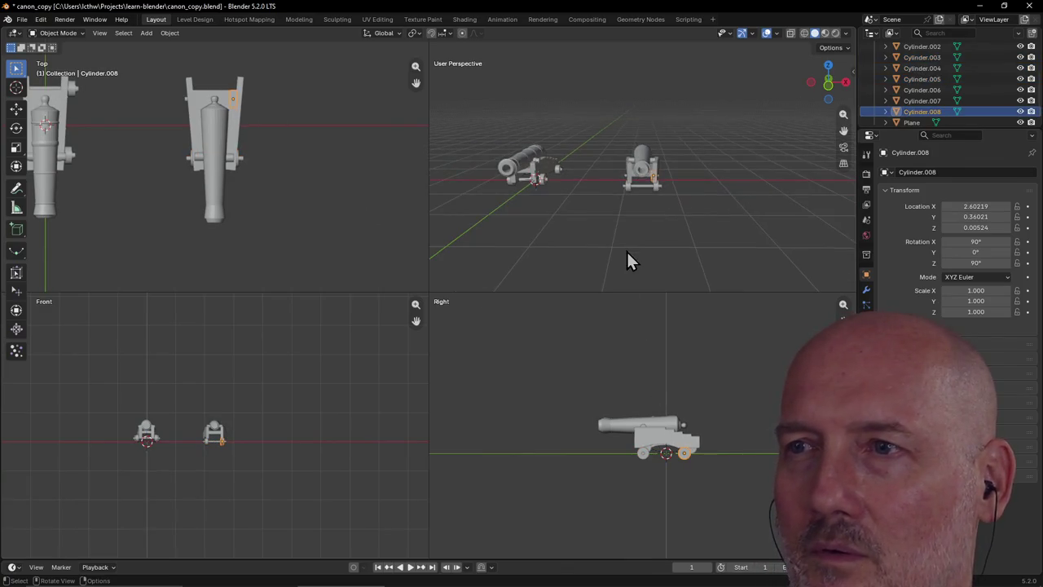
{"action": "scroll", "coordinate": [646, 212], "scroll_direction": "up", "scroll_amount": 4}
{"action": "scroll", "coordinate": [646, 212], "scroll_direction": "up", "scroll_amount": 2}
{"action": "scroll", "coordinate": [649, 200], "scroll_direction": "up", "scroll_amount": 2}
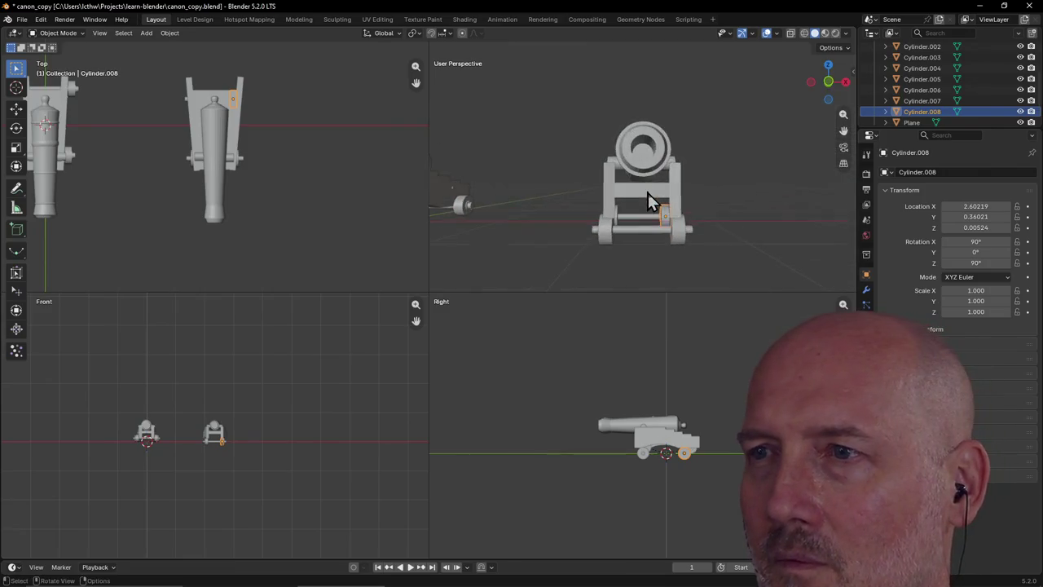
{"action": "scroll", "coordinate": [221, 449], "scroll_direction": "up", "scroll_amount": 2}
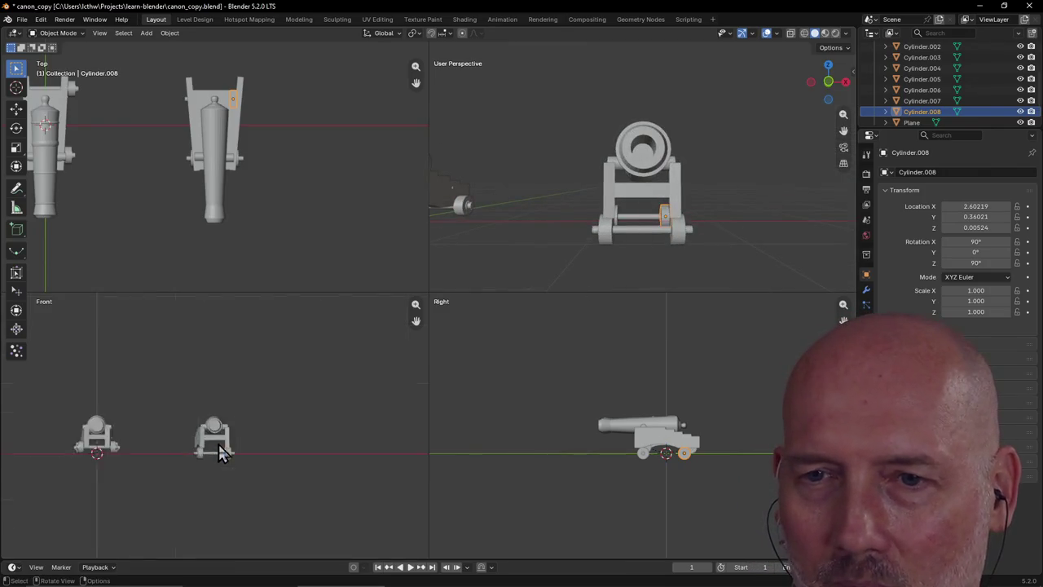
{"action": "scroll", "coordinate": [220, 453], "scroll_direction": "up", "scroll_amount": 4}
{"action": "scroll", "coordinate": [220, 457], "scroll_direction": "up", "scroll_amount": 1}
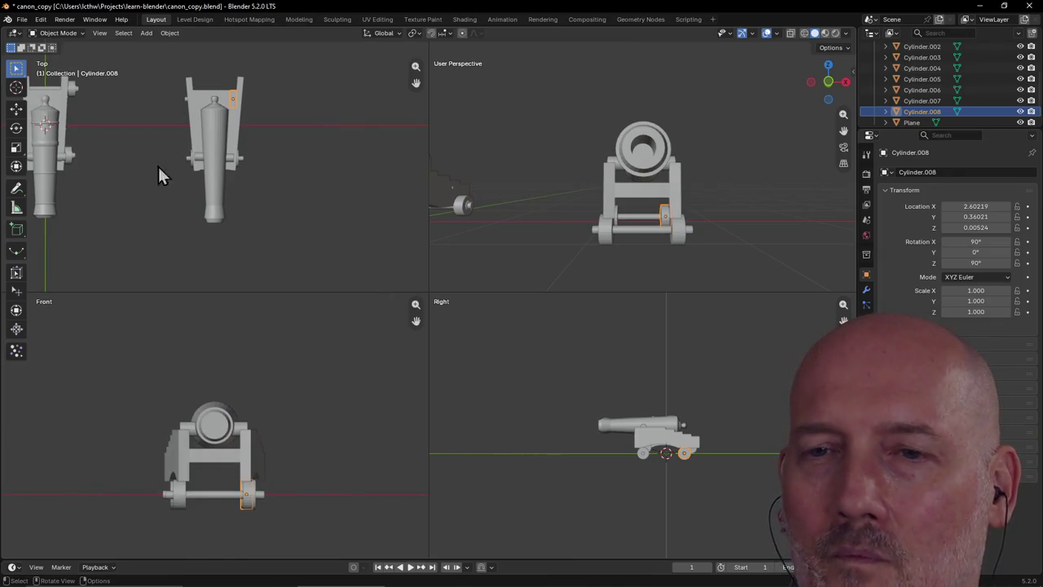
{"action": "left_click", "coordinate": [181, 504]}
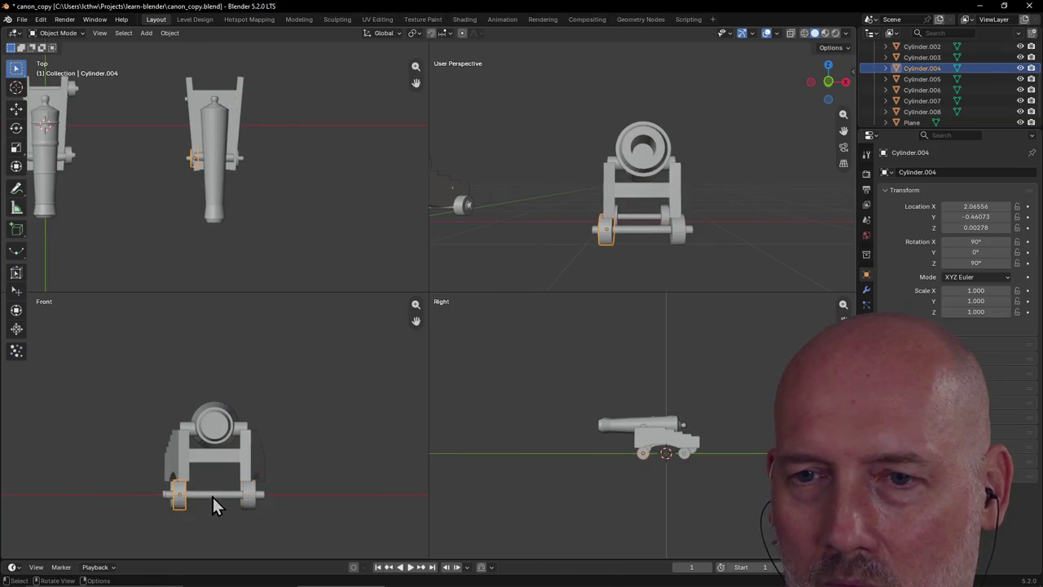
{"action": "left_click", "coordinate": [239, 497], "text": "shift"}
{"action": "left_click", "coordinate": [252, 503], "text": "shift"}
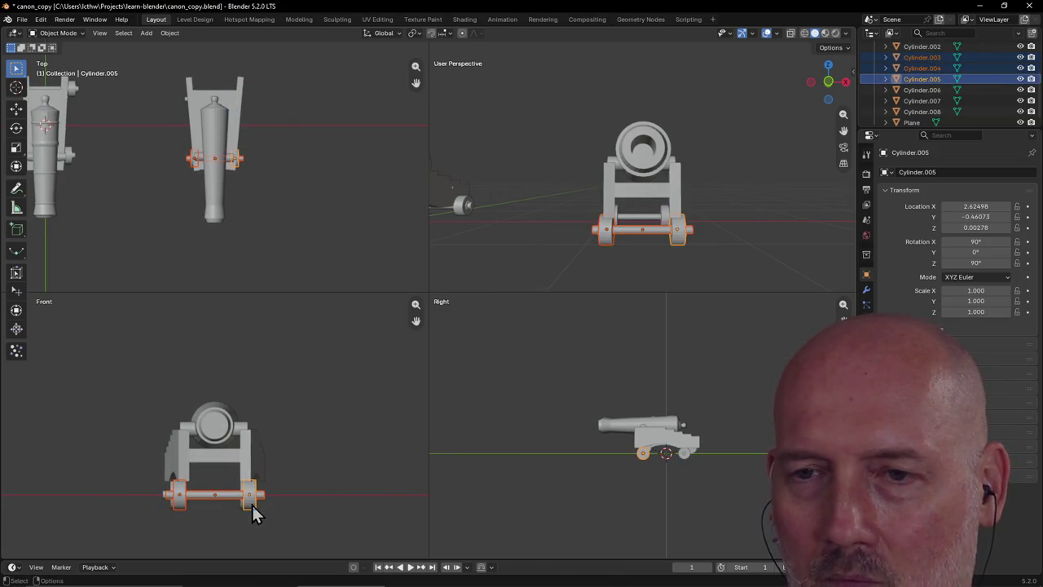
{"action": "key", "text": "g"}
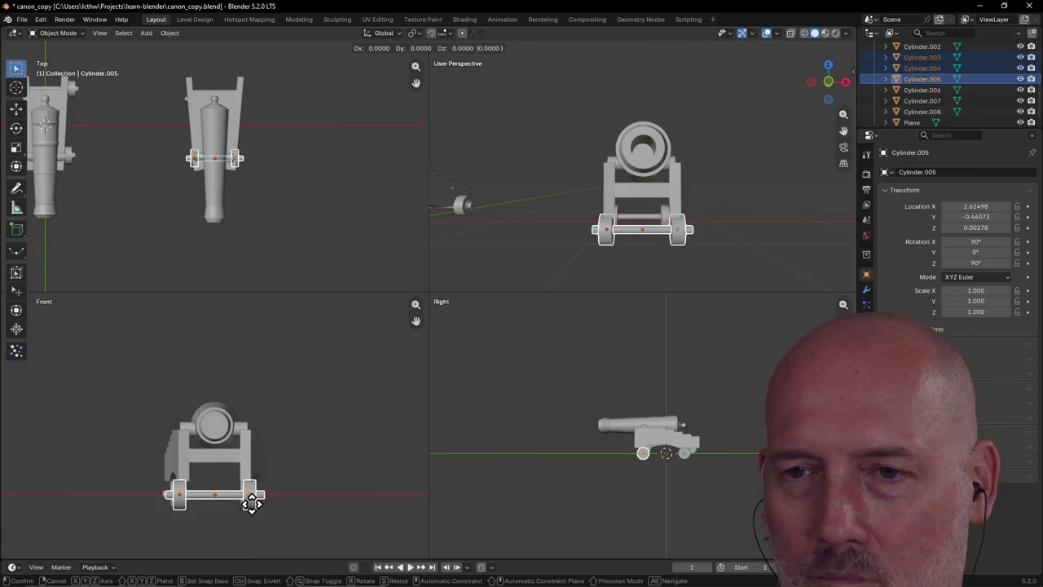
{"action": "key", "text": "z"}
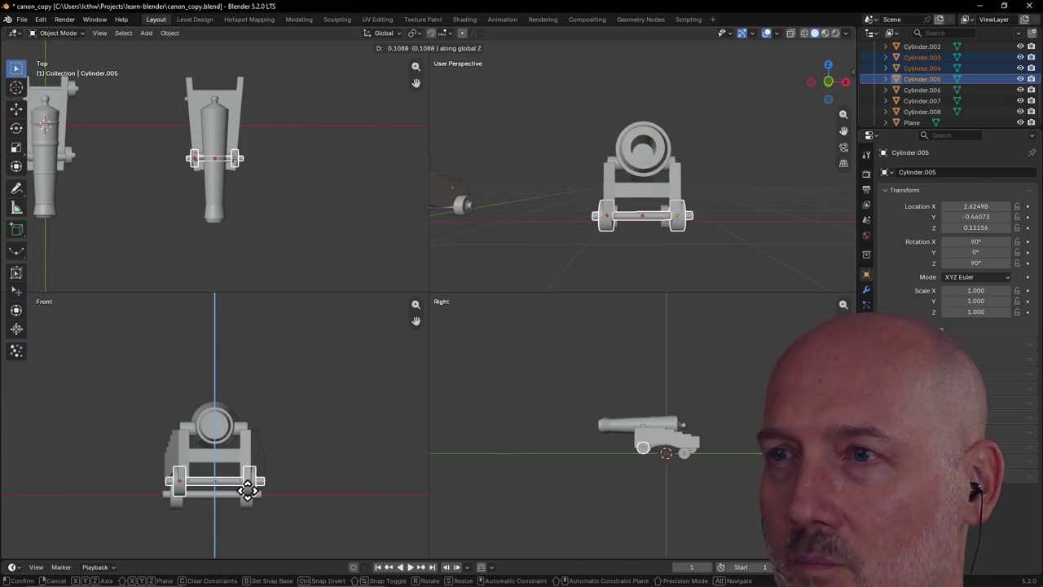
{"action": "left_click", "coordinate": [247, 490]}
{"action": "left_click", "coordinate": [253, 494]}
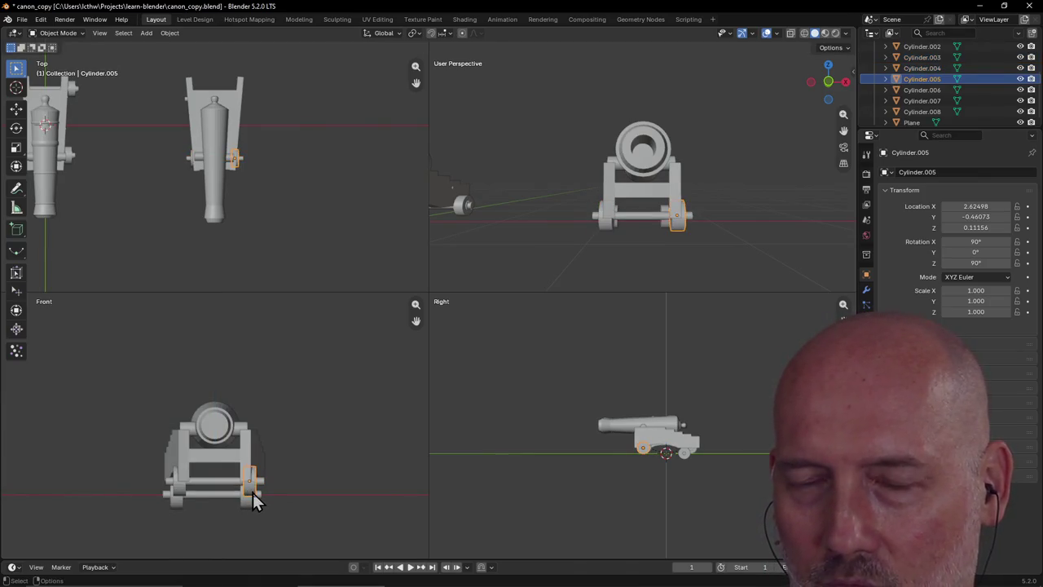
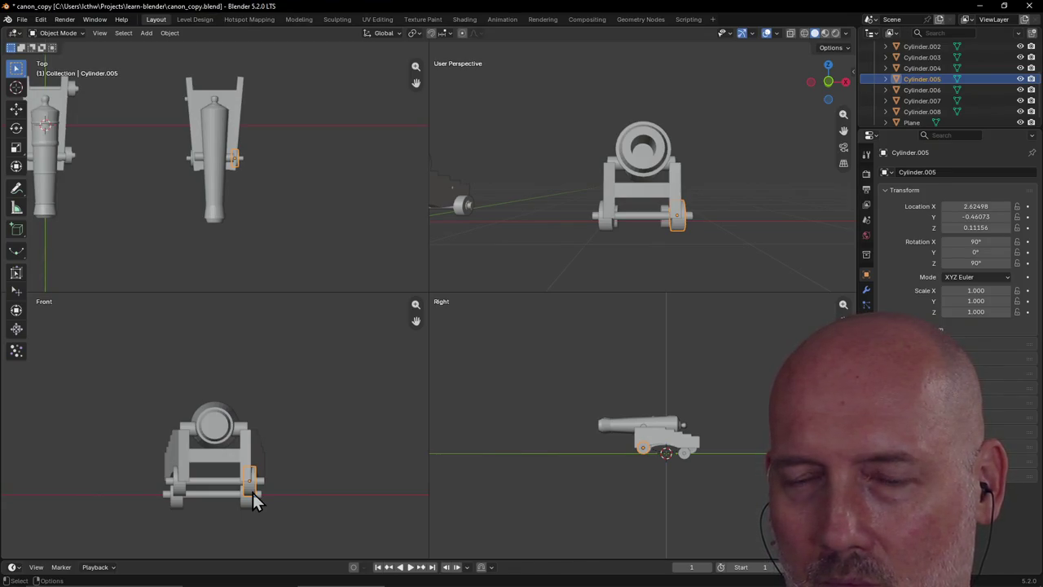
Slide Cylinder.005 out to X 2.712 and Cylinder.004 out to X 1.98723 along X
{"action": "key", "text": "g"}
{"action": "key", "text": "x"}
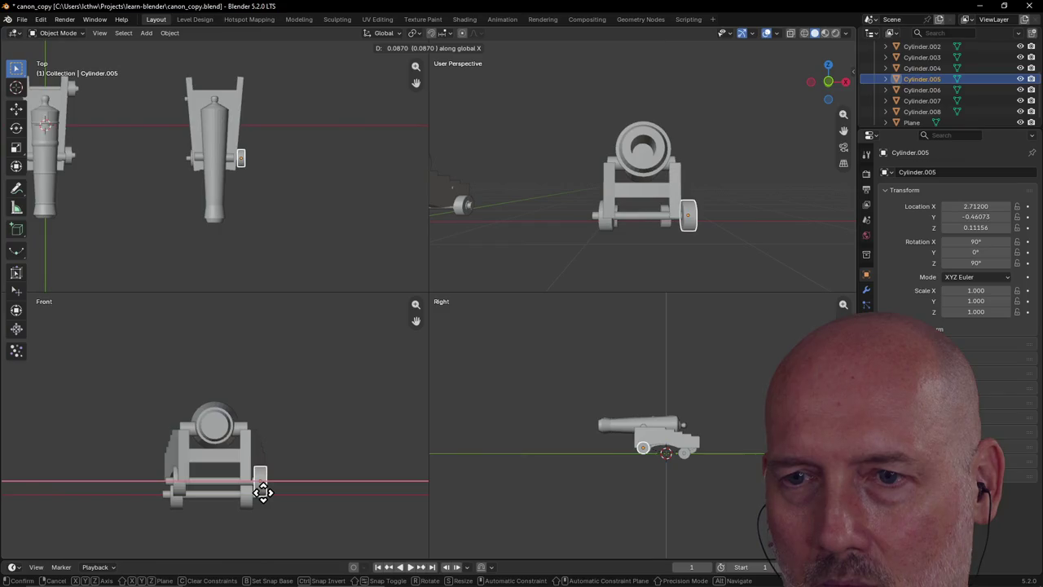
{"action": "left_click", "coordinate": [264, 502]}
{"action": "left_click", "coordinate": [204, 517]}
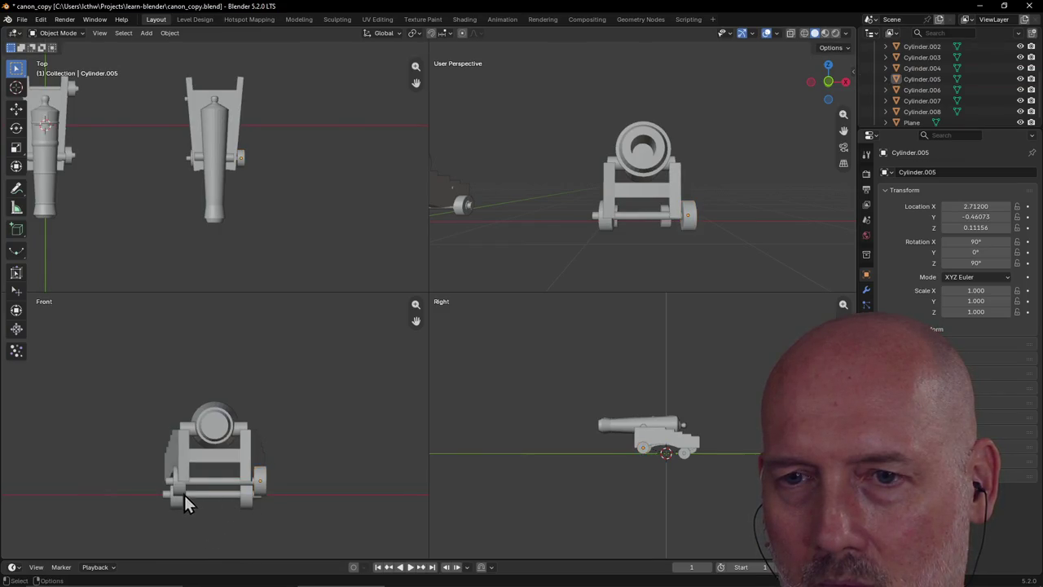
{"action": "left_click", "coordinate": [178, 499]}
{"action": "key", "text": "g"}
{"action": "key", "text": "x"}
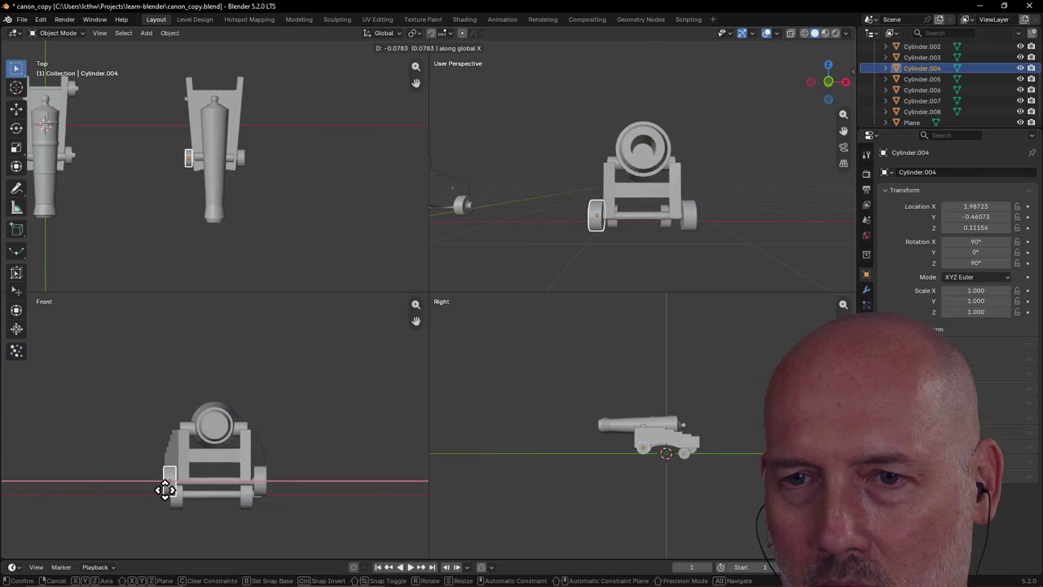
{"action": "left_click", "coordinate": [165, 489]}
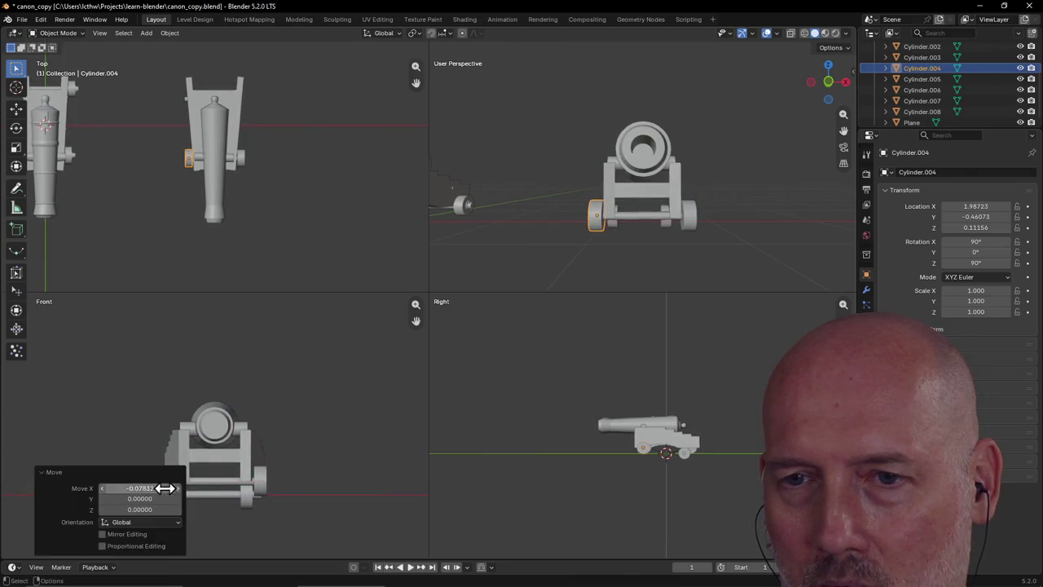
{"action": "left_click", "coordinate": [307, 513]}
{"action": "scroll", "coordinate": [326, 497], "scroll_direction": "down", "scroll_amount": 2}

Your objective: Copy each line above that has the word "shift".

Solution for this exercise:
{"action": "left_click", "coordinate": [239, 497], "text": "shift"}
{"action": "left_click", "coordinate": [252, 503], "text": "shift"}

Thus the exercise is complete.